The high drama and eleventh-hour brinkmanship that marked the final days of the annual Louisiana legislative session should stand as a warning to anyone who might — in a fit of temporary insanity — remotely consider voting for Bobby Jindal for president. To be sure, the governor did not bring on the state's fiscal crisis all by himself; he had plenty of help from state lawmakers. But he was always captain of this rudderless ship, when he bothered to turn his attention toward Louisiana. He even championed the notion of sawing off the rudder, once he warmed to the idea.
We're talking about Jindal's fateful decision in 2008 to support the demagogic idea of rolling back the state income tax brackets that were the underpinning of the Stelly Plan. The Stelly Plan was named for then-state Rep. Vic Stelly of Lake Charles, who proposed the radically sane notion of lowering sales taxes on groceries and utility bills, and instead raising state income taxes. Sales taxes are regressive and disproportionately affect the poor, while income taxes are progressive and can be deducted on federal income tax returns. Over time, income taxes better reflect economic growth and thus constitute a more reliable revenue stream than sales taxes. The Stelly Plan made so much sense that Louisiana voters adopted it as a constitutional amendment in 2002, with the support of then-Gov. Mike Foster, a conservative Republican.
The next governor and the next Legislature will inherit a fiscal train wreck.

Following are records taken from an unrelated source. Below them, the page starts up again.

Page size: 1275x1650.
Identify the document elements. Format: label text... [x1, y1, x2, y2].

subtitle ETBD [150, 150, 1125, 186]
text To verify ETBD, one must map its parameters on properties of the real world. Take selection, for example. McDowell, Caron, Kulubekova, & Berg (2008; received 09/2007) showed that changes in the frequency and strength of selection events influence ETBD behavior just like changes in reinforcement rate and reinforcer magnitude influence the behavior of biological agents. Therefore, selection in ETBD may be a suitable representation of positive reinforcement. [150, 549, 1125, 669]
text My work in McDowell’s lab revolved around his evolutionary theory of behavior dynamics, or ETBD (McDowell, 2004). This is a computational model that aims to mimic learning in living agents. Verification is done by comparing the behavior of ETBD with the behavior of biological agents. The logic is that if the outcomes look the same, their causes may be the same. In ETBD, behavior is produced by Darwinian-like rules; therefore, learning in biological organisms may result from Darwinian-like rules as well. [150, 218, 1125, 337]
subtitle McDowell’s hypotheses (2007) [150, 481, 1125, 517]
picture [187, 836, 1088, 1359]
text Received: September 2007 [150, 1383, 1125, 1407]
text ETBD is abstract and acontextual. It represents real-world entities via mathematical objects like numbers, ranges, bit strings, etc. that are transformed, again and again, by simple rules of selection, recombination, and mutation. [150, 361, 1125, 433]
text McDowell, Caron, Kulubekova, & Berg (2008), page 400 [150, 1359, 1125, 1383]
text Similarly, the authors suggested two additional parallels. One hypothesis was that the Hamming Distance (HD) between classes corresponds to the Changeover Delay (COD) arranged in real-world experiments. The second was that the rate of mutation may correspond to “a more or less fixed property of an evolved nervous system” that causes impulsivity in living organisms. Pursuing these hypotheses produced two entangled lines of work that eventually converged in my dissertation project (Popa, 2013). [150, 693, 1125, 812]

Unfortunately, some of the Stelly Plan's provisions were scaled back under Democratic Gov. Kathleen Blanco in 2007. She and the lawmakers who served with her must own that mistake. Jindal — who initially opposed repealing Stelly for precisely the reasons that have come to tragic fruition — caved to political pressure in May 2008 (his first legislative session as governor) and ever since has claimed the "tax cut" as if it were his idea. It wasn't, but he does own the consequences of that bad decision. The $300 million in state revenue that he tossed aside in 2008 surely is much larger now. Meanwhile, the billions that Louisiana gives in "incentives" to businesses and spends on NGOs (non-governmental organizations) have added to a problem that this year grew to $1.6 billion.
It will take weeks if not months to fully unravel what lawmakers did in the final moments of the annual legislative session last week, but this much is certain: The next governor and the next Legislature will inherit a fiscal train wreck. Each of the four leading candidates for governor promises to call a special legislative session immediately upon taking office to deal with the Jindal legacy, which by all accounts will be a colossal mess. Between now and the statewide open primary on Oct. 24, candidates for governor and the Legislature should tell voters the truth and offer specific solutions, not platitudes. We suggest some form of the Stelly Plan should be on the table.
Jindal, meanwhile, can take solace in the fact that he remains mired at 1 percent or less in every presidential preference poll of Republican voters — both nationally and in the early primary states. If he were at all relevant to the 2016 conversation, he would have to explain the mess he's leaving behind in Louisiana.